Certain limitations exist for modeling temperaturedependent crystal models when using standard Spice. The components typically used for quartz crystal models resistor, inductor, and capacitor) only offer a quadratic temperature coefficient (Fig. 1).
Also it’s not possible to access the temperature as a global variable in original Spice. Therefore, modeling a crystal is possible only at one temperature.
Now, though, the temperature characteristic of the quartz crystal can be simulated by accessing the global variable temperature via ABM-sources in Pspice version 8.0. It’s important to replace the inductor with an inductor model that uses controlled current and voltage sources. The value of the inductor can be replaced with a formula that directly accesses the global temperature variable, when using other simulation software such as ICAP/4. But, in Pspice simulations, it’s necessary to take the roundabout method by using controlled sources to get there.
The temperature-independent Spice Model for a quartz crystal is given in Lisitng 1. This model represents the equivalent circuit of Figure 1. The frequency-determining element is the series-resonance circuit C1 and L1. Therefore, the temperature dependency of the frequency can be observed by changing the value of C1 and/or L1.
Every parameter of a crystal is usually temperature-dependent (crystal frequency, C0, C1, R1,...).
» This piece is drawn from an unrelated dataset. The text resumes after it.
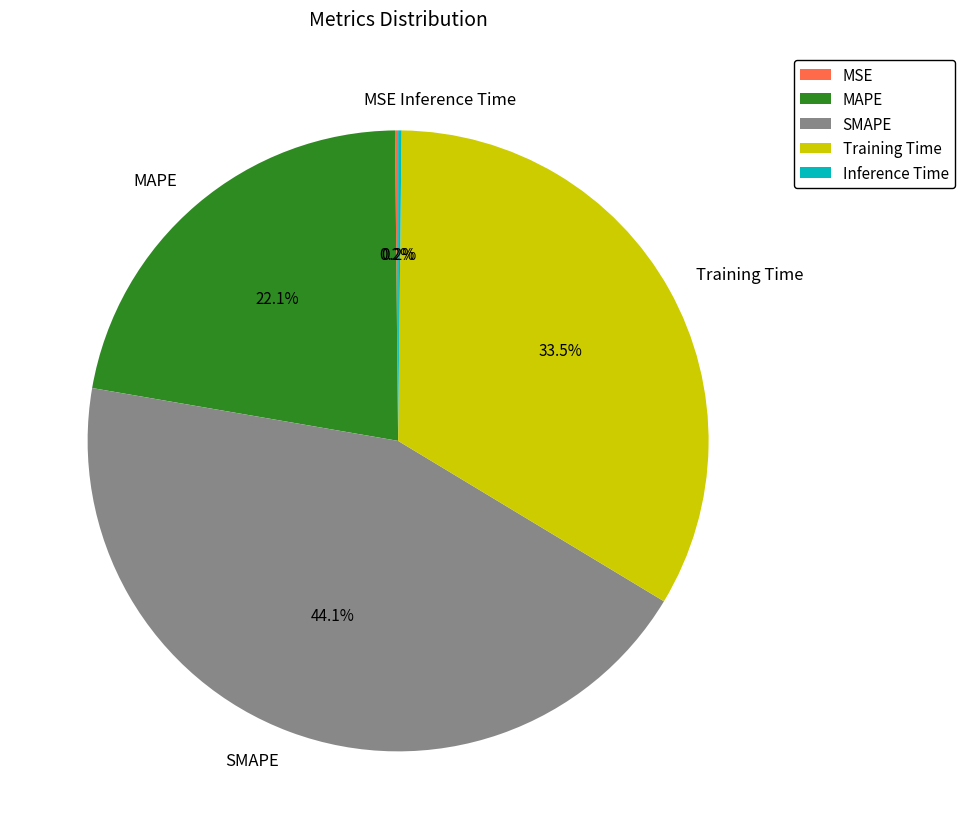

Is there any slice that represents more than half of the pie?

No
The variation of C1 and C0 can be neglected for the simulation. The changes of a real crystal’s series resistance R1 can’t be described with a simple formula. Therefore, we assumed a temperature-independent R1 value for the model, and assumed that the value of C1 and C0 is constant over temperature. Consequently, the frequency variation over temperature is realized by a variation of the inductance value. Unfortunately, it’s impossible to simply replace the inductance value by a formula that includes the global variable temperature. Thus, the entire inductor must be replaced by an ABMsource. This ABM-source allows use of the global variable temperature in Pspice Version 8. Shown is the typical structure of a crystal model using ABM sources to build the temperature coefficient (Fig. 2).
The inductor L1 has been replaced by the current source G3, which itself has a mirror function for the current through the reference inductor L3 at the operating point. The measured voltage V(out,in) is multiplied with a factor to change the inductor’s value. This factor, built using the voltage source E5, is a temperature-dependent function according to the cubic temperature behavior of the quartz crystal.
The library file for this crystal model has the following structure is shown in Listing 2. Tele Quarz offers a small program to simplify the construction of this model (Fig. 3). This program generates the crystal model with the wellknown equivalent circuit, including the effects of crystal parameters: frequency, load capacitance, C1, R1, and C0. As an option, this program also can generate the so-called “extended Pspice temperature model,” including the temperature coefficient of the quartz crystal. This program can be downloaded from the Tele Quarz home page at www.telequarz.de.